**Set task:** Turn every line of the material below into a JSON array of strings, one string per line, and omit the blank lines.

□ □ □ □ □ □ □

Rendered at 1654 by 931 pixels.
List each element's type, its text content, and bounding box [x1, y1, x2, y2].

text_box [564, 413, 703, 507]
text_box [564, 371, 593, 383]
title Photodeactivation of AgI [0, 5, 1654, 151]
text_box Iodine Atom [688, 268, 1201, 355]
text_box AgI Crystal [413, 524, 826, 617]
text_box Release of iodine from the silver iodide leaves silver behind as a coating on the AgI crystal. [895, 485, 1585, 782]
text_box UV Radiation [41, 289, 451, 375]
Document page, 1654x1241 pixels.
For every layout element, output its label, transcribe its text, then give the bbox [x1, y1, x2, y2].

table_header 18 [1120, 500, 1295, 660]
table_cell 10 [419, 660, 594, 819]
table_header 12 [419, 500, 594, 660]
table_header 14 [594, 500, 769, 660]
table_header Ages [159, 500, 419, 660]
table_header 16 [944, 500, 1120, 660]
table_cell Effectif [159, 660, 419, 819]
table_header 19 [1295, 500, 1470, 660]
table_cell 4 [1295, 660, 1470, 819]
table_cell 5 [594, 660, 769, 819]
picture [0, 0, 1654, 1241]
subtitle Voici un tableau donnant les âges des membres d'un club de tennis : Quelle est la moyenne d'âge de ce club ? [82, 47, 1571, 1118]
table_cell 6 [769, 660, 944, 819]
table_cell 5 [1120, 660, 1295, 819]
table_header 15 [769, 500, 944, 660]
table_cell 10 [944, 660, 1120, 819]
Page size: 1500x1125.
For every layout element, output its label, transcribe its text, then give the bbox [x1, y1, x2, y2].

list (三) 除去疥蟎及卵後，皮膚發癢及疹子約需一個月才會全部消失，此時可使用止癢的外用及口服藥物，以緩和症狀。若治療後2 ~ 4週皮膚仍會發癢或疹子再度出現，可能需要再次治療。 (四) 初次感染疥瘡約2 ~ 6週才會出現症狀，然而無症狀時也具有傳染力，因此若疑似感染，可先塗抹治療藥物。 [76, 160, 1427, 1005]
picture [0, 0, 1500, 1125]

□ □ □ □ □ □ □

**Output of the exercise:**
[
  "Rendered at 1654 by 931 pixels.",
  "List each element's type, its text content, and bounding box [x1, y1, x2, y2].",
  "text_box [564, 413, 703, 507]",
  "text_box [564, 371, 593, 383]",
  "title Photodeactivation of AgI [0, 5, 1654, 151]",
  "text_box Iodine Atom [688, 268, 1201, 355]",
  "text_box AgI Crystal [413, 524, 826, 617]",
  "text_box Release of iodine from the silver iodide leaves silver behind as a coating on the AgI crystal. [895, 485, 1585, 782]",
  "text_box UV Radiation [41, 289, 451, 375]",
  "Document page, 1654x1241 pixels.",
  "For every layout element, output its label, transcribe its text, then give the bbox [x1, y1, x2, y2].",
  "table_header 18 [1120, 500, 1295, 660]",
  "table_cell 10 [419, 660, 594, 819]",
  "table_header 12 [419, 500, 594, 660]",
  "table_header 14 [594, 500, 769, 660]",
  "table_header Ages [159, 500, 419, 660]",
  "table_header 16 [944, 500, 1120, 660]",
  "table_cell Effectif [159, 660, 419, 819]",
  "table_header 19 [1295, 500, 1470, 660]",
  "table_cell 4 [1295, 660, 1470, 819]",
  "table_cell 5 [594, 660, 769, 819]",
  "picture [0, 0, 1654, 1241]",
  "subtitle Voici un tableau donnant les âges des membres d'un club de tennis : Quelle est la moyenne d'âge de ce club ? [82, 47, 1571, 1118]",
  "table_cell 6 [769, 660, 944, 819]",
  "table_cell 5 [1120, 660, 1295, 819]",
  "table_header 15 [769, 500, 944, 660]",
  "table_cell 10 [944, 660, 1120, 819]",
  "Page size: 1500x1125.",
  "For every layout element, output its label, transcribe its text, then give the bbox [x1, y1, x2, y2].",
  "list (三) 除去疥蟎及卵後，皮膚發癢及疹子約需一個月才會全部消失，此時可使用止癢的外用及口服藥物，以緩和症狀。若治療後2 ~ 4週皮膚仍會發癢或疹子再度出現，可能需要再次治療。 (四) 初次感染疥瘡約2 ~ 6週才會出現症狀，然而無症狀時也具有傳染力，因此若疑似感染，可先塗抹治療藥物。 [76, 160, 1427, 1005]",
  "picture [0, 0, 1500, 1125]"
]